_REQUIRED TASKS_:
1 - Which two sugars does the text on calorie counting say we ingest?
2 - Write the next part of the text on calorie counting, picking up right after its final sentence.

_SUPPLIED TEXT_:
========================================================================

Beyond the packaging, the amount of calories you personally need each day isn’t really an exact number. It changes as we age, it changes across genders, it changes depending on the activities we engage in and the precise foods and drinks we use to take in those calories. Much like the reasoning behind walking 10,000 steps a day, the number of calories we are recommended is an estimate based as much on practicality as science. In other words, there are multiple layers of estimation occurring before you tally calories at a meal.

A wrong-headed approach to eating

There’s a psychological aspect to calorie-counting that’s worth addressing. If you look at your diet as a number of calories that you shouldn’t go over, then you tend to think of all foods as fine so long as they don’t push you over the limit. Eating only a single 2,000-calorie burrito each day may be an extreme example, but would supposedly make you healthy on a calorie-counting diet.

We eat food, not calories

Just because two foods have an equal amount of calories doesn’t mean they are equally healthy. When it comes to sugar, for example, we ingest either fructose or glucose. They’re both sugars, but our bodies react to them in very different ways, and fructose can create all sorts of trouble for you.

This doesn’t apply only to sugar. Take diet soda: While the artificial sweeteners in it keep the calories at or near zero, study after study has shown a link between diet soda consumption and weight gain, not weight loss. This is because we tend to keep on craving calories when we miss out on them. Diet soda often leads to overeating and snacking. And it’s our actions after we eat calories, both in our bodies and in our lives, that matter a lot too.

========================================================================

_GIVEN ENTRIES_:
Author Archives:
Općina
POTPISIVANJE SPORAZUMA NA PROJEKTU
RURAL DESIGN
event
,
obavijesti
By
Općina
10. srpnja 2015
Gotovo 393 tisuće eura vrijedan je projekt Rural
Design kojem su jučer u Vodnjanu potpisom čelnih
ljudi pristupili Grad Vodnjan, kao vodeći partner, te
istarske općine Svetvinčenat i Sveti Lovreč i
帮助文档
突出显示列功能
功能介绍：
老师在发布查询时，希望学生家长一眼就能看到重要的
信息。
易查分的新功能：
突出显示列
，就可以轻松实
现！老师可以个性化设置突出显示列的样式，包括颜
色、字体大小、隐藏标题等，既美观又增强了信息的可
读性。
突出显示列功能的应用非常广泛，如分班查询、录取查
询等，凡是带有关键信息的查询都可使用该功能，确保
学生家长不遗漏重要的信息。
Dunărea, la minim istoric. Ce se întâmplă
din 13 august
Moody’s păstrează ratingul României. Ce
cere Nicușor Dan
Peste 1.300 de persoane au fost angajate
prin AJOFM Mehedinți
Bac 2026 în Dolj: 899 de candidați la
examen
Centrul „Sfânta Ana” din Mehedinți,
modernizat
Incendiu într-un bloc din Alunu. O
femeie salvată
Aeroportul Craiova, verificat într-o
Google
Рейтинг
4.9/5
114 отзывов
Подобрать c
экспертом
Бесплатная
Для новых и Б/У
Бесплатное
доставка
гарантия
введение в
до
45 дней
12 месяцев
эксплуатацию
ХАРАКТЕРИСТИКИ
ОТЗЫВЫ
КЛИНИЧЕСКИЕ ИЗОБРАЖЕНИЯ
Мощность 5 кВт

========================================================================

_EXPECTED RESULTS_:
1 - Fructose and glucose.

2 -
Starving yourself for weight loss, for example, causes all sorts of disruptions in how your body functions. When your internal systems get out of whack, your metabolism can be slowed down, your insulin resistance can go up and the cells in your body store more energy as fat rather than using it. That’s a recipe for weight gain.

In a more positive example, protein-rich foods are great ways to help lose weight. A food like chicken is high in protein and low in calories. Protein has a high diet-induced thermogenesis, meaning it speeds up your metabolism and results in you burning calories for energy more than storing them as fat.

Beyond that, protein helps lower your appetite, keeping you satisfied and feeling satisfied for longer. This means less urge to snack and less snacking overall. Fiber can have similar results, which is why fruits and vegetables are so important (among many other reasons) to your diet. When you eat properly, counting calories isn’t necessary because your body naturally adjusts.

What to do instead of counting calories

The Olumia Life app contains a noticeable lack of calorie-counting. We talk more about ratios than giving a set caloric finish line for each day. Eating healthy isn’t about maintaining a diet and starving yourself, it’s about eating healthy. We all learned in elementary school what healthy foods are. The important thing is finding a doable way to change your eating habits to include them rather than forever denying yourself dessert.

We need lots of protein, some starch and plenty of fruits and vegetables each day to be healthy. Nutritious foods work towards reducing appetite, whereas processed, low-nutrient foods (often high in sugar) actually make us hungrier. Think of it this way: you could maybe gorge yourself on an entire large pizza, but have you ever tried eating 6 apples? Avoiding processed foods and foods loaded with sugar, but forbidding yourself from ever having them again is just setting yourself up for failure. The occasional indulgence is how you stick to healthy habits.

You don’t need a calculator to eat well so much as an awareness of the ratio you should eat, i.e., mindful eating. Olumia Life uses this approach as its Nutrition plan. In fact, not going overboard on calories is built right into the system, you need only follow the guidance and meal suggestions to be a healthy eater. The calorie-counting can go the way of the abacus.